Publication Date: May 2005
Publisher: Library of Congress. Congressional Research Service
Research Area: Banking and finance
Credit unions are financial cooperatives organized by people with a common bond; they are the only depository institutions that are exempt from the federal corporate income tax. As financial cooperatives, credit unions only accept deposits of members and make loans only to members, other credit unions, or credit union organizations. Many Members of Congress advocate a reliance on market forces rather than tax policy to allocate resources. Furthermore, some Members of Congress are interested in additional sources of revenue in order to either reduce the deficit, offset the cost of higher federal outlays, or make up for tax cuts elsewhere. Consequently, the exemption of credit unions from federal income taxes has been questioned. If this exemption were repealed, both federally chartered and state-chartered credit unions would become liable for payment of federal corporate income taxes on their retained earnings but not on earnings distributed to depositors. For FY2006 (October 1, 2005 through September 30, 2006), the Department of the Treasury estimates that federal taxation of credit unions would yield revenues of approximately $1.39 billion. For FY2007 (October 1, 2006 through September 30, 2007), the Joint Committee on Taxation estimates that federal taxation of credit unions with assets of $10 million or more would yield revenue of approximately $1.3 billion.

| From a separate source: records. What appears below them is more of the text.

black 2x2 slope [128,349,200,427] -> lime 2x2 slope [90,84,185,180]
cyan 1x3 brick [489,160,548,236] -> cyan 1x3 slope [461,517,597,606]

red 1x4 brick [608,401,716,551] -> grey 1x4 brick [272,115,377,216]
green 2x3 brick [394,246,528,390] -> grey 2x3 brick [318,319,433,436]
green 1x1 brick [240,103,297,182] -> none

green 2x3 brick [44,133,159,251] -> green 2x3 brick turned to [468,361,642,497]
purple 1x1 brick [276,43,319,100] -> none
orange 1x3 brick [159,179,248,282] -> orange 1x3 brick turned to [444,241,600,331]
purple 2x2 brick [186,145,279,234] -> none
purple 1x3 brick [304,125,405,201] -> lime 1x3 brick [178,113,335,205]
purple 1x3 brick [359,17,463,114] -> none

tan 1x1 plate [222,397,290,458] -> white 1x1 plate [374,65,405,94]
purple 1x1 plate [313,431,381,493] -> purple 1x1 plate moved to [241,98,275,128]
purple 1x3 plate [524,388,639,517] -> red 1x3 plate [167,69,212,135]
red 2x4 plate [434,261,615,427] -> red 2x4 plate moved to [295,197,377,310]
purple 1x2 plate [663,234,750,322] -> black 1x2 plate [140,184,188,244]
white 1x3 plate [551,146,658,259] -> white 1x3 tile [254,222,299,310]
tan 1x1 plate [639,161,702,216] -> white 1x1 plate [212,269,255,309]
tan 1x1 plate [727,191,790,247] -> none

Credit unions differ in some aspects from other providers of financial services, but financial deregulation continues to lessen these differences. Deregulation has resulted from new legislation and decisions of regulatory agencies.
Proponents of the taxation of credit unions argue that deregulation has led to vigorous competition between credit unions and other depository institutions. They maintain that the tax exemption gives credit unions an unfair competitive advantage over other depository institutions, and there is no market failure that justifies government intervention with a tax subsidy.

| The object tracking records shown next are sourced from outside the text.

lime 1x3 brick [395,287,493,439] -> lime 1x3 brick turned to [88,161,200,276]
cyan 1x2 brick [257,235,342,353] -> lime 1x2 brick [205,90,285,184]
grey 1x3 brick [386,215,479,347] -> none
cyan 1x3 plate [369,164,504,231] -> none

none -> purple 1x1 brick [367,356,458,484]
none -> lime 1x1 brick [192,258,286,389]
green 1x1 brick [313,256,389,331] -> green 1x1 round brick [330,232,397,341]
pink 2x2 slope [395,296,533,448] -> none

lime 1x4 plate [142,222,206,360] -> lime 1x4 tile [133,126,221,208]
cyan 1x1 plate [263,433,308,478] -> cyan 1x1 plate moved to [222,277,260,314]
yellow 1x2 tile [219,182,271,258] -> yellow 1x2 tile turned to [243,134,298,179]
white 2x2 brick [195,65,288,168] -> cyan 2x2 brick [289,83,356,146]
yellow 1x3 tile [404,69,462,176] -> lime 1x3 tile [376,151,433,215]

Supporters of the tax exemption claim that, despite deregulation, credit unions are still unique depository institutions. They assert that the purpose of credit unions is to serve the financial needs of their members rather than to maximize profits. They argue that taxation would eliminate this service character of credit unions.
In the 109th Congress, as of May 23, 2005, no legislation concerning the tax exempt status of credit unions has been introduced. Treasury Secretary John Snow has made statements that appear to indicate that the Bush Administration supports the tax exemption for credit unions. In the future, technological change and deregulation will likely further increase competition between credit unions and other depository institutions. The income tax exemption for credit unions, therefore, likely will be the subject of further debate.
This report is a broad examination of the issues underlying proposals to tax credit unions. It does not track specific legislative proposals. The report will be updated, however, in the event of significant legislative activity.